What's New
Preventing wildfires could mean more logging QUINCY, CALIF. - The US Forest Service approved a plan to reduce the threat of wildfires that could more than double logging on 2.4 million acres in three National Forests in northern California. But the fire breaks, which are long strips of logged land designed to prevent the spread of forest fires, can't be created in the habitat of the spotted owl until an environmental impact statement is completed.
Environmental groups say the forest service decision to use fire breaks was untested and would lead to a huge increase in the amount of timber taken from the national forests.

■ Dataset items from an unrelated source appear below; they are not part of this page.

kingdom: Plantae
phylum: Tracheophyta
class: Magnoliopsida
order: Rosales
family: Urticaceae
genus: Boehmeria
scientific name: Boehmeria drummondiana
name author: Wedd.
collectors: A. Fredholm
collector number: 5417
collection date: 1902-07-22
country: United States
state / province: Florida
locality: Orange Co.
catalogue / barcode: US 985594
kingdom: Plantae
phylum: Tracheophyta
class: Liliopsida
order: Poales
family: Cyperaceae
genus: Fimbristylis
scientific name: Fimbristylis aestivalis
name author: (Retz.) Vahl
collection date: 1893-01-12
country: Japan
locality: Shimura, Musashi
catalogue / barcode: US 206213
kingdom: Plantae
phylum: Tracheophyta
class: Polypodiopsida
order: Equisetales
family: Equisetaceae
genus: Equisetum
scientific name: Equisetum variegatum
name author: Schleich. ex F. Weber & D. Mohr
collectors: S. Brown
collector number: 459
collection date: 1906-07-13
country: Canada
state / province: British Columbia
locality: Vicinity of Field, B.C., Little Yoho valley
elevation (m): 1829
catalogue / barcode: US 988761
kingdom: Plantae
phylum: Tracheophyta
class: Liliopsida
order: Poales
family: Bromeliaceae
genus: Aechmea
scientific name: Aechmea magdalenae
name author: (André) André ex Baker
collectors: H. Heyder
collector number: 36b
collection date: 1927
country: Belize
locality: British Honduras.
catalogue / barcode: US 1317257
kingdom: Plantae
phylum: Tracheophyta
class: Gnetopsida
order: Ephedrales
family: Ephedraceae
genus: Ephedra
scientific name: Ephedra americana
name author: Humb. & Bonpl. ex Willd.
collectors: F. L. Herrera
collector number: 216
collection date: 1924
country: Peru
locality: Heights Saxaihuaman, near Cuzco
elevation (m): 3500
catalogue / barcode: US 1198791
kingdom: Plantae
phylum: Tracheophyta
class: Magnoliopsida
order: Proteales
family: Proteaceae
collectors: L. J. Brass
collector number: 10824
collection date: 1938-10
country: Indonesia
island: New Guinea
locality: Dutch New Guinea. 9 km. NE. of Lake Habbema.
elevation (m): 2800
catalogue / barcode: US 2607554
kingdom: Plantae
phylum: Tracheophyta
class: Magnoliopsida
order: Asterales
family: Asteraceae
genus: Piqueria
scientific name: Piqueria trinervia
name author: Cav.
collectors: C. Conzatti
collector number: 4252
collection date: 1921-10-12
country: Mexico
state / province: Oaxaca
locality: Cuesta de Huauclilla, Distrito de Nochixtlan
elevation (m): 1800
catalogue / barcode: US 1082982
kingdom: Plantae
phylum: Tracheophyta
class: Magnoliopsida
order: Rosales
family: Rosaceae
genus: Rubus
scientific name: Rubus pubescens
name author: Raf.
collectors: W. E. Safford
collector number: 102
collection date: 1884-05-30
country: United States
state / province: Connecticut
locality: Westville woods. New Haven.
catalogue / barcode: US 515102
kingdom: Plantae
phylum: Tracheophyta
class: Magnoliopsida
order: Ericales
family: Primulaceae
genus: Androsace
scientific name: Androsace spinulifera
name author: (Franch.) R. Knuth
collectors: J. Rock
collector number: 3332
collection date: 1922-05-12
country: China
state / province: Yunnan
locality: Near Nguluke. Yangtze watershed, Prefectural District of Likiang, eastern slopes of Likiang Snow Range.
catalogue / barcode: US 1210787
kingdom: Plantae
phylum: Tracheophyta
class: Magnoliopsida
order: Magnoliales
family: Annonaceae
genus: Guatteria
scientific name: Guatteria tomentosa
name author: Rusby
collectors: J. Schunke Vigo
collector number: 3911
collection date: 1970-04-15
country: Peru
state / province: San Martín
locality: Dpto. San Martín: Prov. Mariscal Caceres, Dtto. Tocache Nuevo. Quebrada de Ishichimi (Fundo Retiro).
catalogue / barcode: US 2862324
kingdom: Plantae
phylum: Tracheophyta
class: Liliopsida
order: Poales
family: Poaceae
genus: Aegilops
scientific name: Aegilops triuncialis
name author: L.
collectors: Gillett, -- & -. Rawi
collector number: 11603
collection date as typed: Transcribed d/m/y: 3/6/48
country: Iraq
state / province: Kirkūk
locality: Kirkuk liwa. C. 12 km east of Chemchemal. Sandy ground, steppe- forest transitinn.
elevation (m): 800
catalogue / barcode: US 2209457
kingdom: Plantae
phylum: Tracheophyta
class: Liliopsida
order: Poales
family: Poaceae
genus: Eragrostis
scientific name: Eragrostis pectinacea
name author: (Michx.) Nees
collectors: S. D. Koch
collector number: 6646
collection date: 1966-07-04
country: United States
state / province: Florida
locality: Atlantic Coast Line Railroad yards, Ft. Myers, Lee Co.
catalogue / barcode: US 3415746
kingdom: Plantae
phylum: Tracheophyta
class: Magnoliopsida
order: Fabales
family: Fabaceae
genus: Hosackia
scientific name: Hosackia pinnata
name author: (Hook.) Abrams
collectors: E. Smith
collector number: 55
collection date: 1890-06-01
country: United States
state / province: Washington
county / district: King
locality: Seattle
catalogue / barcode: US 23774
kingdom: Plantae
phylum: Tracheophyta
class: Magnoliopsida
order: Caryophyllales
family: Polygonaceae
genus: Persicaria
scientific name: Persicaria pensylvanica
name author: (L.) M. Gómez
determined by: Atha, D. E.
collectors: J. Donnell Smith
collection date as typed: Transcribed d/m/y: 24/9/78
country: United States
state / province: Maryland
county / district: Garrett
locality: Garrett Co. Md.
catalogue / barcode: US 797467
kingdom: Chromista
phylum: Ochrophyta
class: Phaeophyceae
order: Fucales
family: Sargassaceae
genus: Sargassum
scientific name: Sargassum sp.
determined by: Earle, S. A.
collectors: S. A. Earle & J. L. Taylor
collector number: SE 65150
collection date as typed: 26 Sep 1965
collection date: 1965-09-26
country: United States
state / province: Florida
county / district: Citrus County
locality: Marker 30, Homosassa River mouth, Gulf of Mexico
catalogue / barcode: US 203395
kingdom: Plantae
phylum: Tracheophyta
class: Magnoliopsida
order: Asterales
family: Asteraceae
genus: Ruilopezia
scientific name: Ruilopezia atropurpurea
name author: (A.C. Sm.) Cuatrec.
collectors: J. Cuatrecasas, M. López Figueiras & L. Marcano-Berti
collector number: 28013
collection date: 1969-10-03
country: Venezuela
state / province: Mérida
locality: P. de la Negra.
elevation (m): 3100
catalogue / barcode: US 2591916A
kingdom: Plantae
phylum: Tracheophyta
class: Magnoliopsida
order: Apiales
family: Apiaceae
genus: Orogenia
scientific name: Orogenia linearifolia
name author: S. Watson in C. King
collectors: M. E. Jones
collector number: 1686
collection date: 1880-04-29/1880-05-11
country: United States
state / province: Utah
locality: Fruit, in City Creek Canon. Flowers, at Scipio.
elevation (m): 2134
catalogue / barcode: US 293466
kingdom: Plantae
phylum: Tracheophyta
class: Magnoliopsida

Erosion decreasing in Midwest WISCONSIN - A study of a watershed on western Wisconsin farmland suggests that soil erosion is not as bad as once thought. The rate of erosion in the Coon Creek Basin has been decreasing since the Dust Bowl of the 1930s and is now 6 percent of what it was then. The study found the amount of soil washing down the Mississippi River has remained, for the most part, unchanged for many years. The study suggests that the practice of minimal tilling of cropland has helped reduce erosion.
Bugs Bunny call home SOUTHEAST ASIA- A new species of striped rabbit has been discovered in the mountains of Laos and Vietnam. Studies show the rabbits are related to another species of rabbit found 1,000 miles away in the Indonesian island of Sumatra. About six new animal species have been found here since 1992.